BME faculty and students 3D print a working heart pump with real human cells
July 15, 2020 — In a groundbreaking new study, researchers at the University of Minnesota have 3D printed a functioning centimeter-scale human heart pump in the lab. The discovery could have major implications for studying heart disease, the leading cause of death in the United States killing more than 600,000 people a year.
Opening new doors for heart research
In the past, researchers have tried to 3D print cardiomyocytes, or heart muscle cells, that were derived from pluripotent human stem cells. The problem was that scientists could never reach critical cell density for the heart muscle cells to actually function.
In this new study, University of Minnesota researchers flipped the process by printing the stem cells first. And it worked. The team found that, for the first time ever, they could achieve the goal of high cell density within less than a month to allow the cells to beat together, just like a human heart.
“We now have a model to track and trace what is happening at the cell and molecular level in pump structure that begins to approximate the human heart,” says Brenda Ogle, the lead researcher on the study and head of the Department of Biomedical Engineering. “We can introduce disease and damage into the model and then study the effects of medicines and other therapeutics.”

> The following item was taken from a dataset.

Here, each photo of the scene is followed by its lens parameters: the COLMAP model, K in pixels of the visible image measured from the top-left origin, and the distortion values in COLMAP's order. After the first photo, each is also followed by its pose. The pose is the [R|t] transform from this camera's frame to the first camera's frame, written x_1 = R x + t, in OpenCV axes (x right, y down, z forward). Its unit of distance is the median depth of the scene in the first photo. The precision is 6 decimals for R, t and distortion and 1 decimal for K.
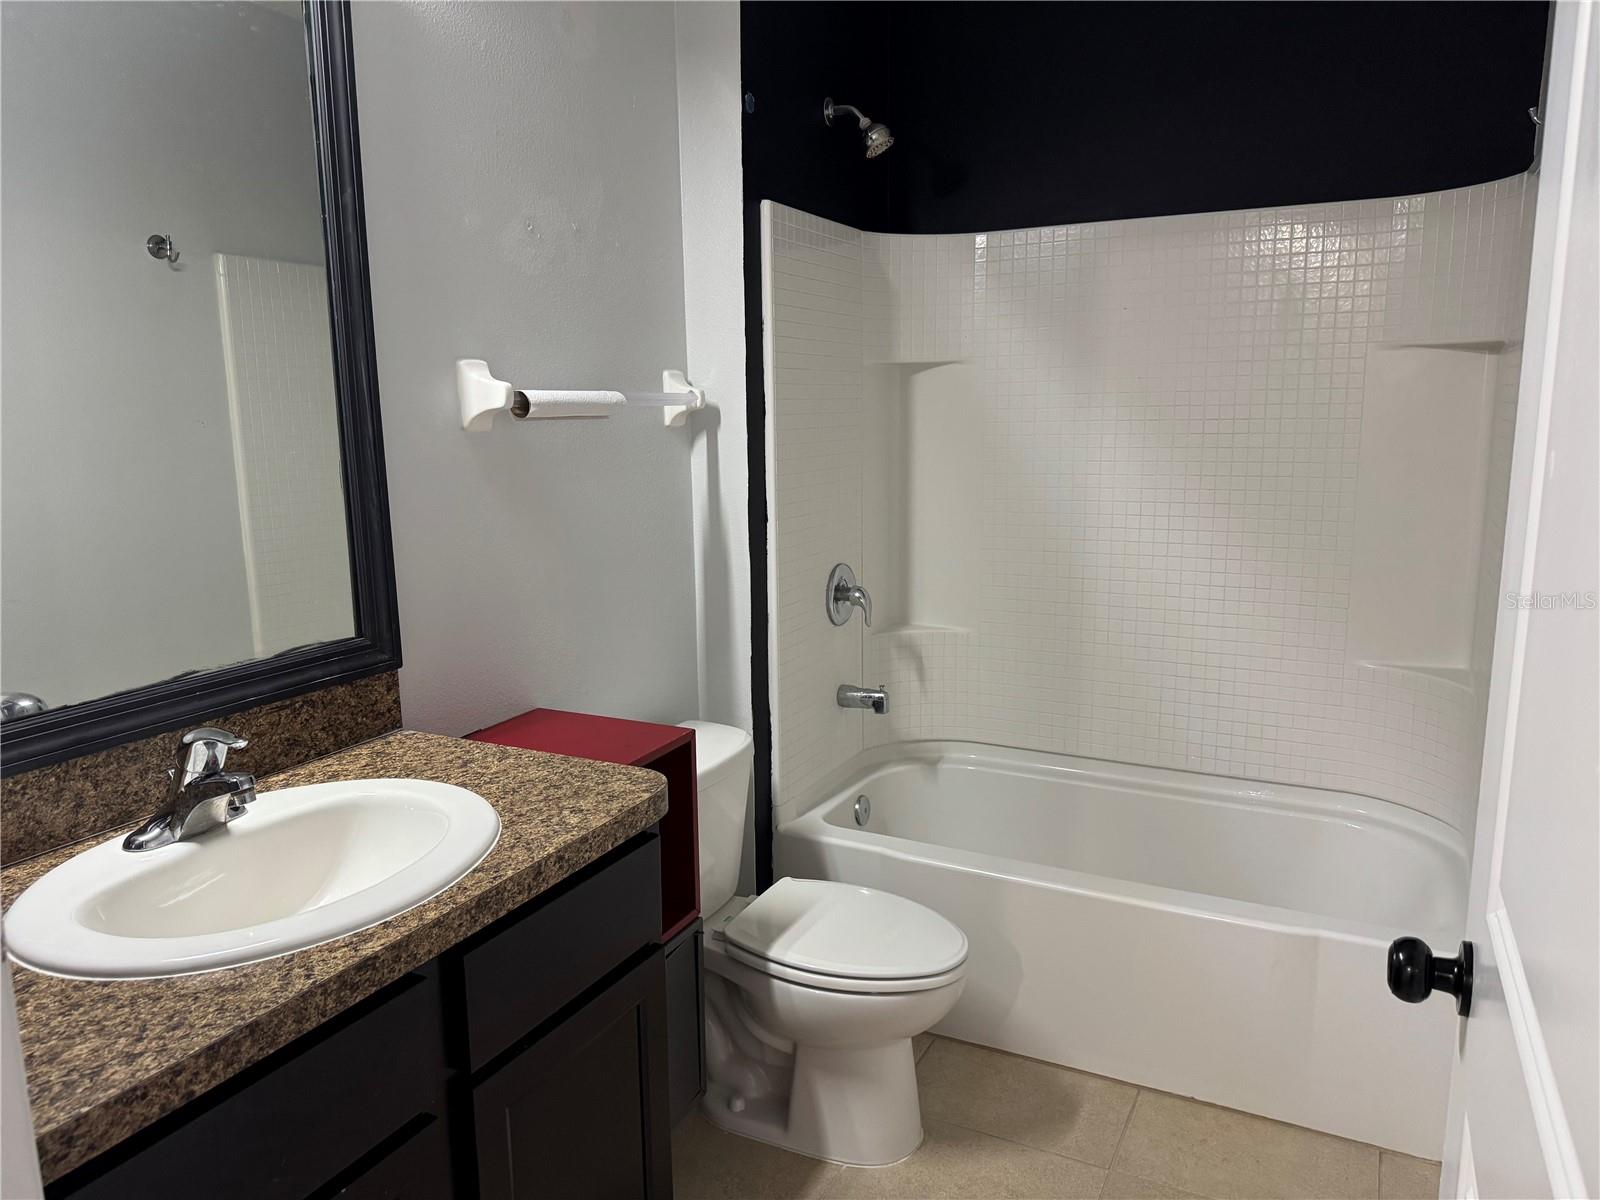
lens RADIAL K [[1117.4, 0, 801.5], [0, 1117.4, 599.8], [0, 0, 1]] dist [0.039744, -0.027260]
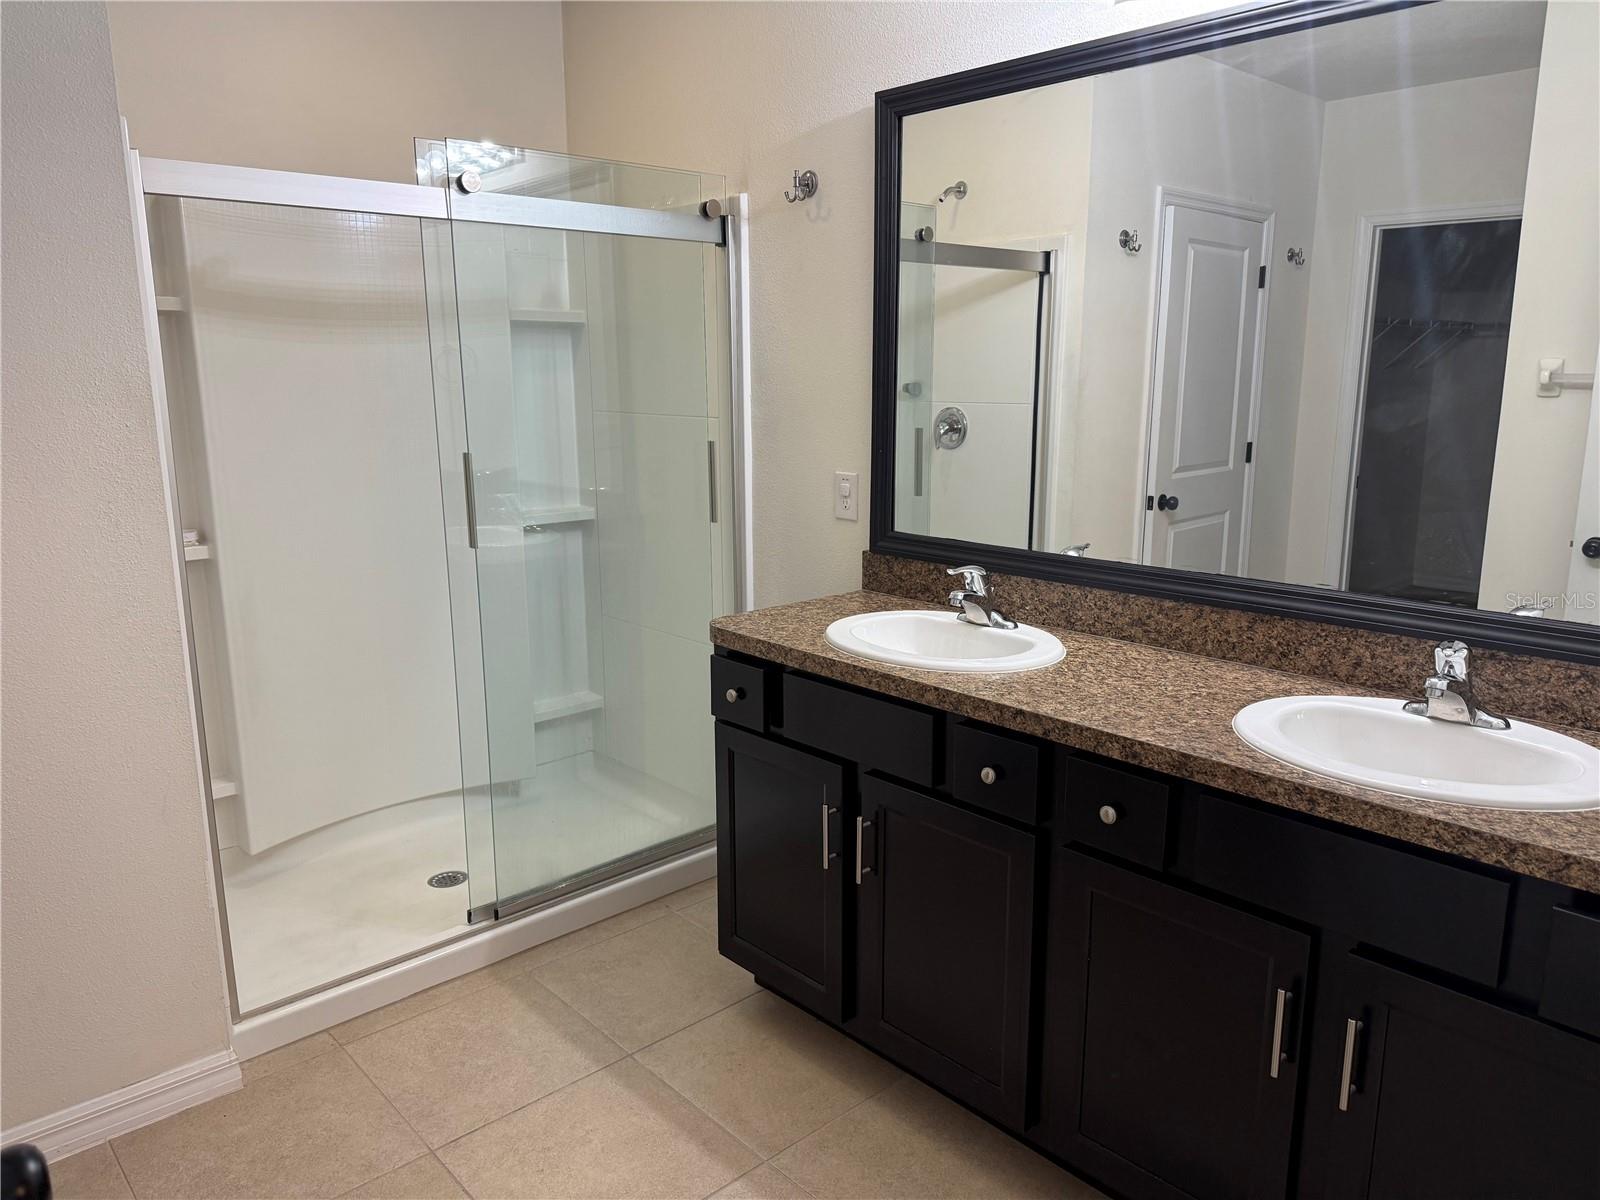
lens RADIAL K [[1117.4, 0, 801.2], [0, 1117.4, 600.3], [0, 0, 1]] dist [0.039744, -0.027260]
pose [[-0.347167, 0.265248, -0.899510, 0.815354], [-0.102360, 0.942719, 0.317496, -0.259707], [0.932200, 0.202298, -0.300131, 0.763041]]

The study is published and appears on the cover of Circulation Research, a publication of the American Heart Association.
Taking a team-based approach
Researchers from across the University of Minnesota as well as the University of Alabama Department of Biomedical Engineering were part of the effort. In addition to Prof. Ogle, other researchers from the UMN Department of Biomedical Engineering include Professor Alena G. Tolkacheva, PhD alum Molly Kupfer, PhD students Wei-Han Lin and Ryan R. Mahutga, and undergraduate student Jeffrey Ai.
“After years of research, we were ready to give up and then two of my biomedical engineering PhD students, Molly Kupfer and Wei-Han Lin, suggested we try printing the stem cells first,” says Ogle, who also serves as director of the University of Minnesota’s Stem Cell Institute. “We decided to give it one last try. I couldn’t believe it when we looked at the dish in the lab and saw the whole thing contracting spontaneously and synchronously and able to move fluid.”